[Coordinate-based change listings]
* * * * * * * * *
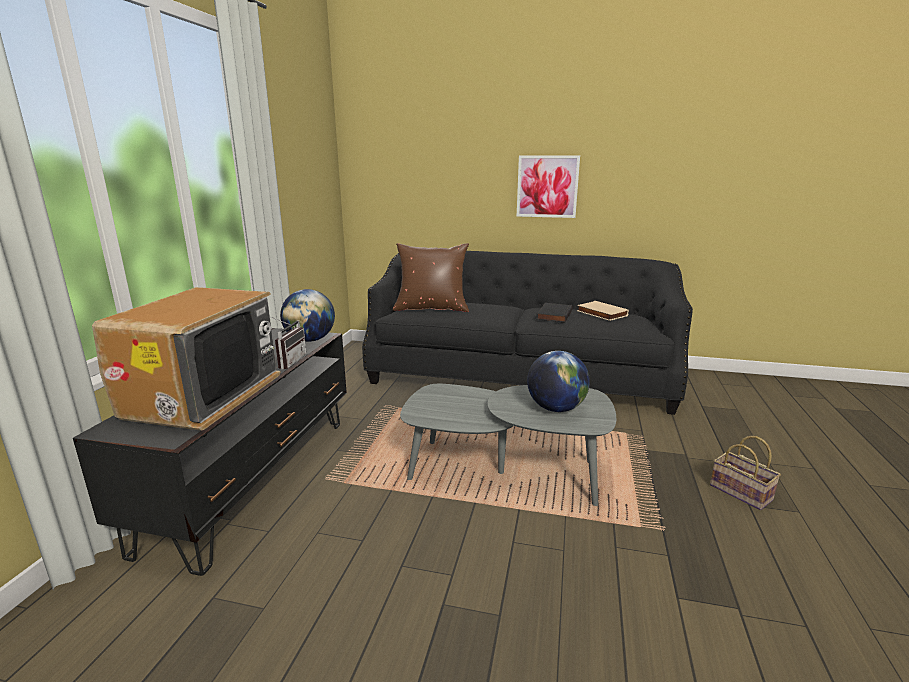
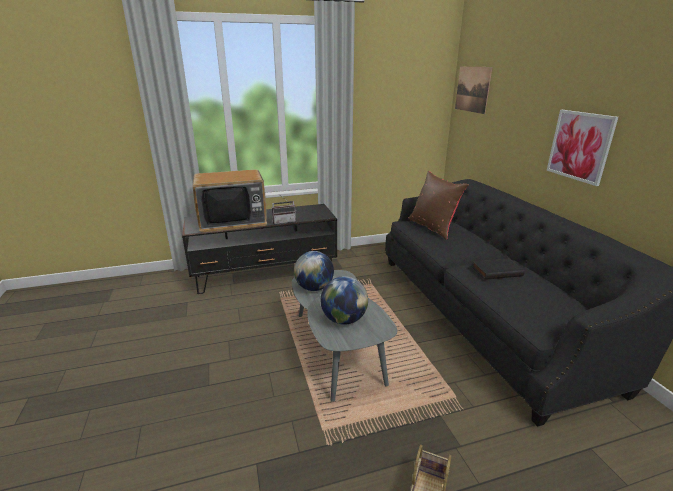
camera: 60 degrees right, 5 degrees up
globe [280,289,335,342] -> globe moved to [294,251,334,291]
beige book [577,301,629,321] -> none
none -> picture [455,67,492,114]

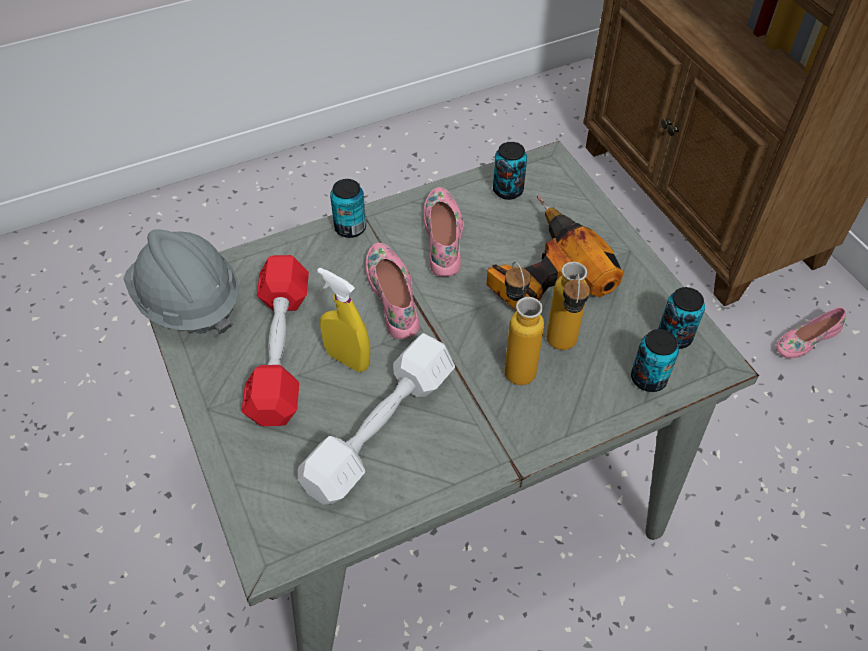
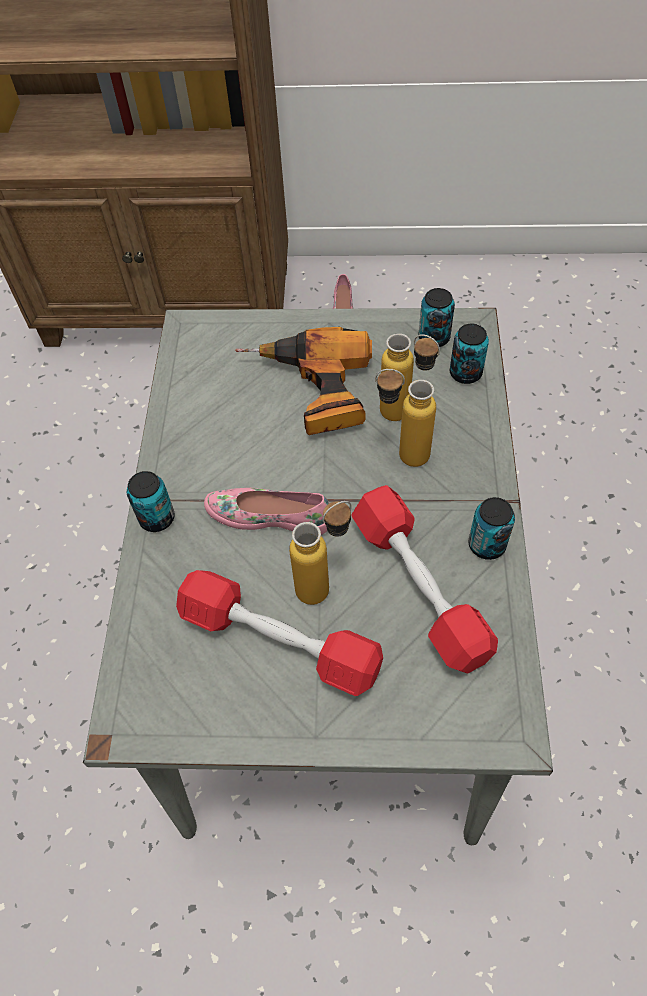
camera: 60 degrees left, 5 degrees up
grey hard hat [123,230,239,336] -> none
white dumbbell [298,333,455,505] -> red dumbbell [352,485,498,674]
yellow spray bottle [317,267,370,372] -> bottle [289,501,352,605]
pink shoe [423,187,464,277] -> none
can [493,142,527,200] -> can moved to [468,497,515,560]

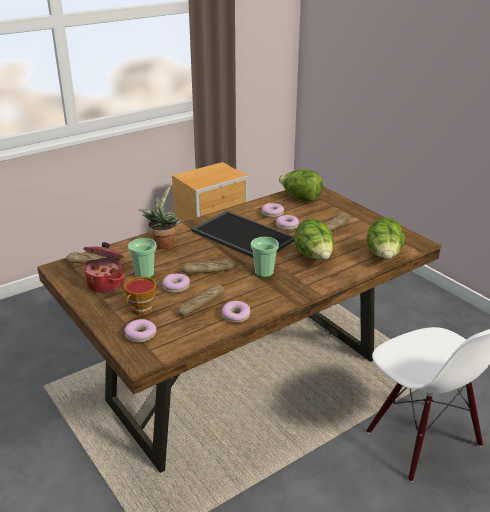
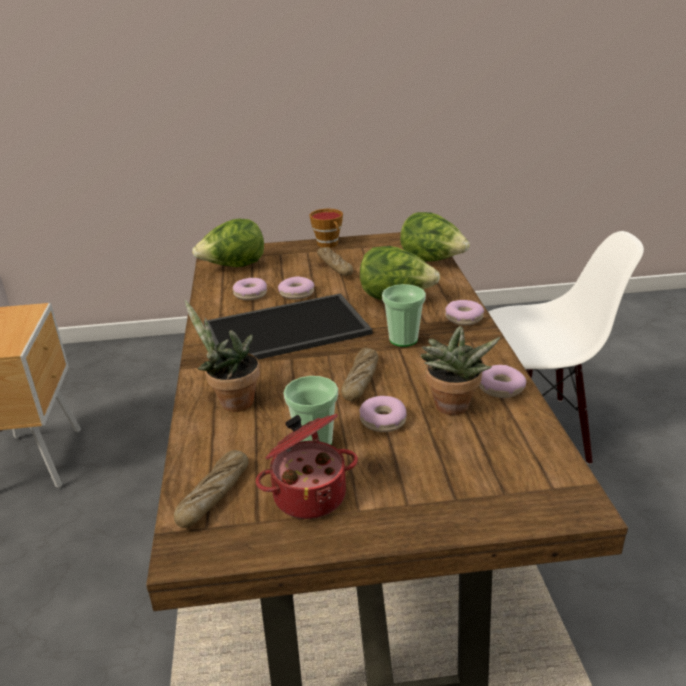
camera: 60 degrees left, 0 degrees up
cup [124,277,156,316] -> cup moved to [309,208,343,248]
donut [124,319,156,343] -> donut moved to [445,300,484,325]
bread [178,284,224,317] -> potted plant [421,326,501,415]

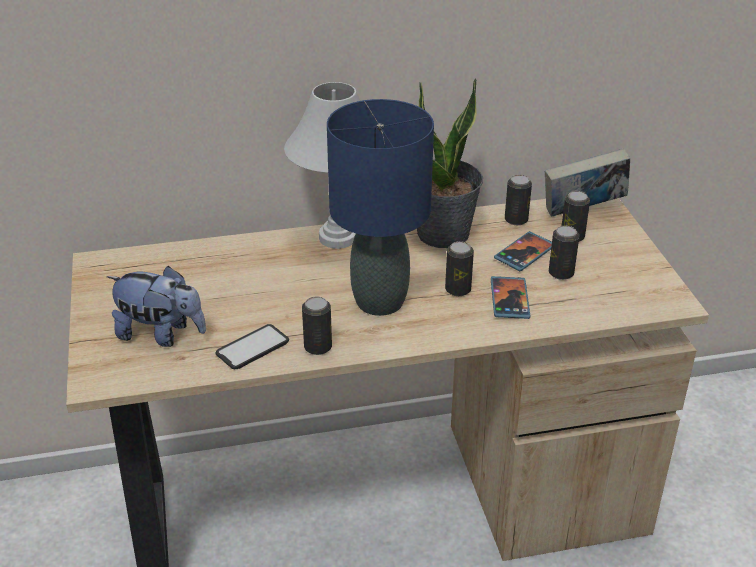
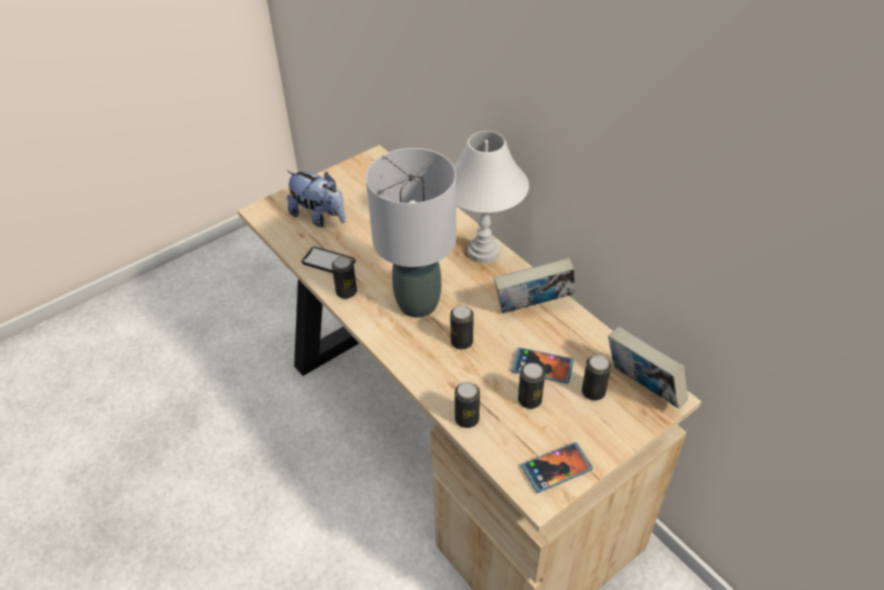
camera: 65 degrees right, 10 degrees up
plush toy [107,266,206,347] -> plush toy turned 45 degrees counterclockwise [287,171,346,227]
blue table lamp [327,99,434,316] -> grey table lamp [366,148,456,318]
potted plant [417,78,483,248] -> book [494,257,575,313]
phone [491,276,530,319] -> phone moved to [521,442,593,493]
can [505,175,532,225] -> can moved to [455,382,480,428]

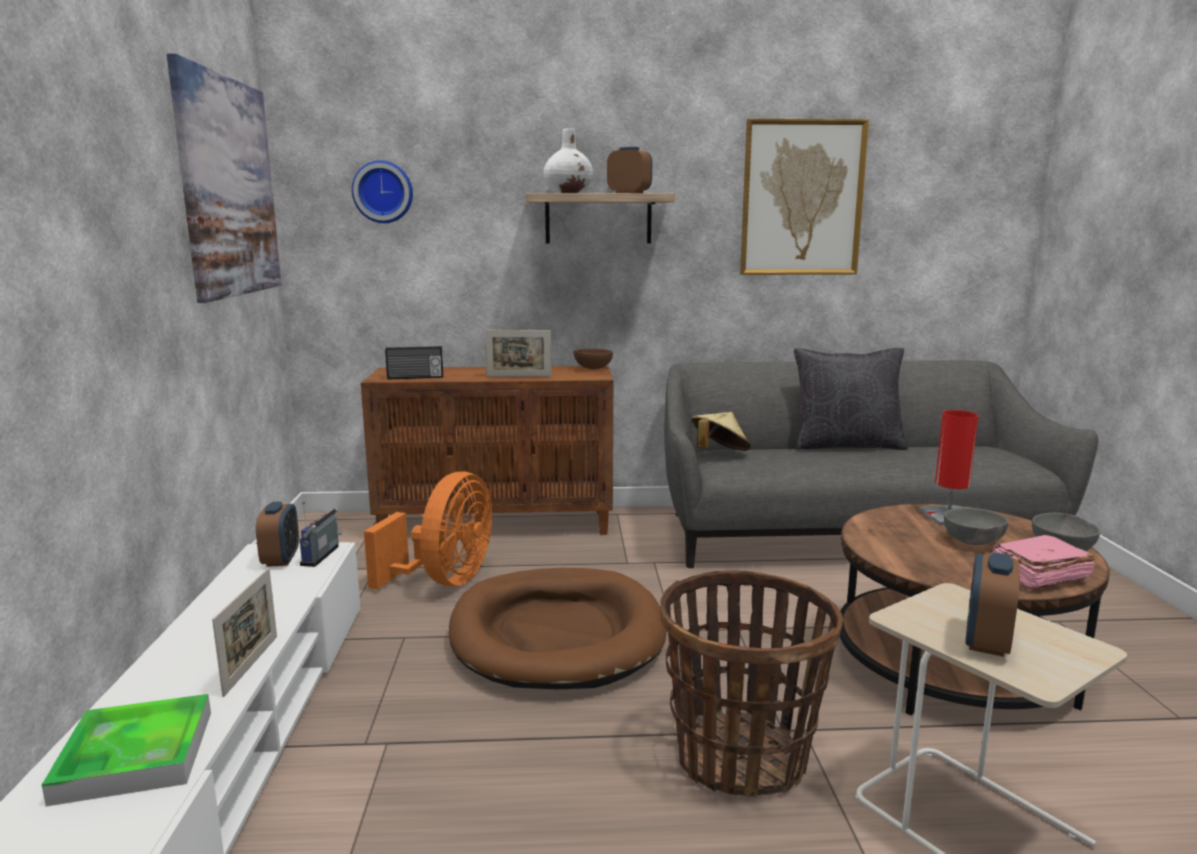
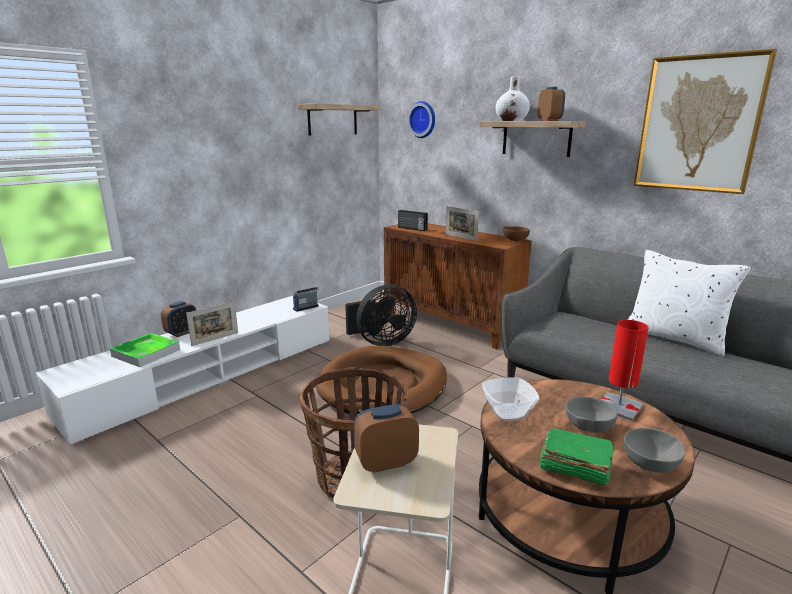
camera: 45 degrees right, 5 degrees up
picture [167,53,282,303] -> shelf [298,104,381,136]
alarm clock [256,501,299,567] -> alarm clock moved to [161,301,196,337]
orange fan [364,471,492,589] -> black fan [345,284,417,346]
beige hat [691,412,751,451] -> none
black pillow [794,348,908,450] -> white pillow [628,250,751,356]
pink book [990,535,1095,591] -> green book [539,428,614,486]
none -> bowl [482,377,539,421]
* * * * * * * * *
Read through the data above. Report each line that has the word "grey".

grey hard hat [123,230,239,336] -> none
blue table lamp [327,99,434,316] -> grey table lamp [366,148,456,318]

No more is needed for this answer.